Yamashita Okito, Galka Andreas, Ozaki Tohru, Biscay Rolando, Valdes-Sosa Pedro
Graduate University for Advanced Studies, Tokyo, Japan.
Hum Brain Mapp. 2004 Apr;21(4):221-35. doi: 10.1002/hbm.20000.
In the dynamical inverse problem of electroencephalogram (EEG) generation where a specific dynamics for the electrical current distribution is assumed, we can impose general spatiotemporal constraints onto the solution by casting the problem into a state space representation and assuming a specific class of parametric models for the dynamics. The Akaike Bayesian Information Criterion (ABIC), which is based on the Type II likelihood, was used to estimate the parameters and evaluate the model. In addition, dynamic low-resolution brain electromagnetic tomography (LORETA), a new approach for estimating the current distribution is introduced. A recursive penalized least squares (RPLS) step forms the main element of our implementation. To obtain improved inverse solutions, dynamic LORETA exploits both spatial and temporal information, whereas LORETA uses only spatial information. A considerable improvement in performance compared to LORETA was found when dynamic LORETA was applied to simulated EEG data, and the new method was applied also to clinical EEG data.
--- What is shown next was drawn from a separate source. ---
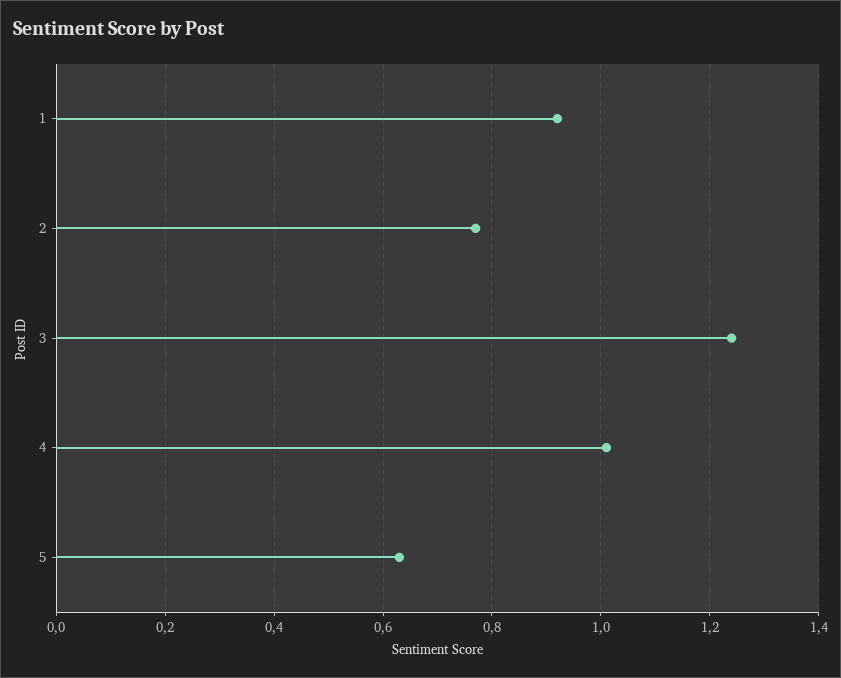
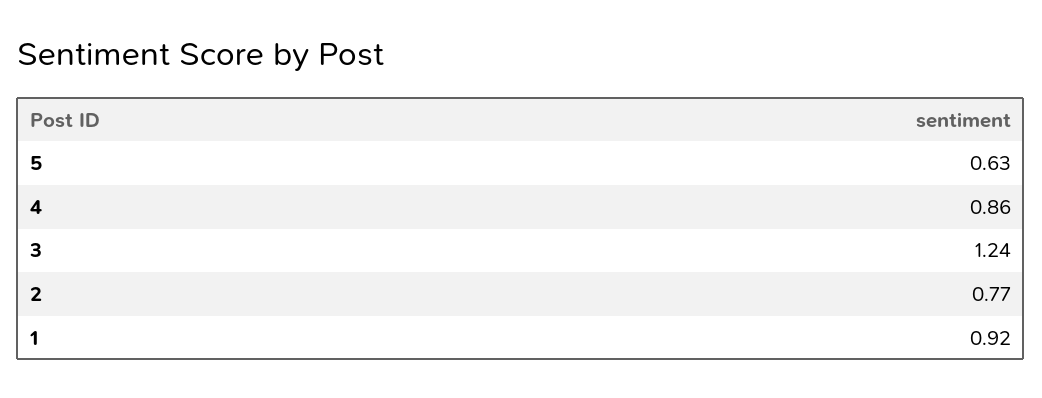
4: 1 -> 0.86

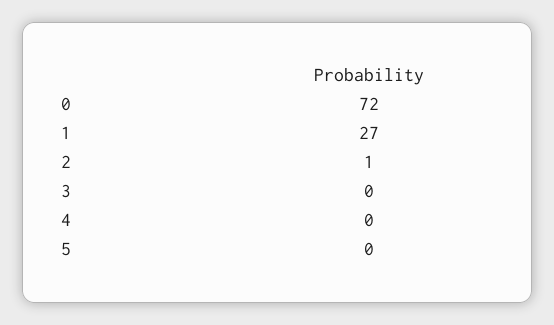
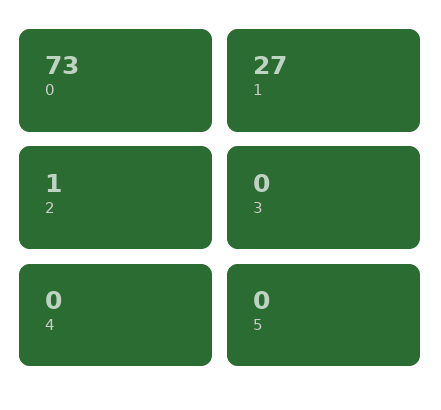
0: 72 -> 73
在脑电图(EEG)生成的动态逆问题中,假设电流分布具有特定的动力学,我们可以通过将问题转化为状态空间表示并假设动力学的特定参数模型类,对解施加一般的时空约束。基于II型似然性的赤池贝叶斯信息准则(ABIC)用于估计参数和评估模型。此外,还引入了动态低分辨率脑电磁断层扫描(LORETA),这是一种估计电流分布 的新方法。递归惩罚最小二乘法(RPLS)步骤构成了我们实现的主要元素。为了获得改进的逆解,动态LORETA利用了空间和时间信息,而LORETA仅使用空间信息。将动态LORETA应用于模拟EEG数据时,发现其性能与LORETA相比有显著提高,并且该新方法也应用于临床EEG数据。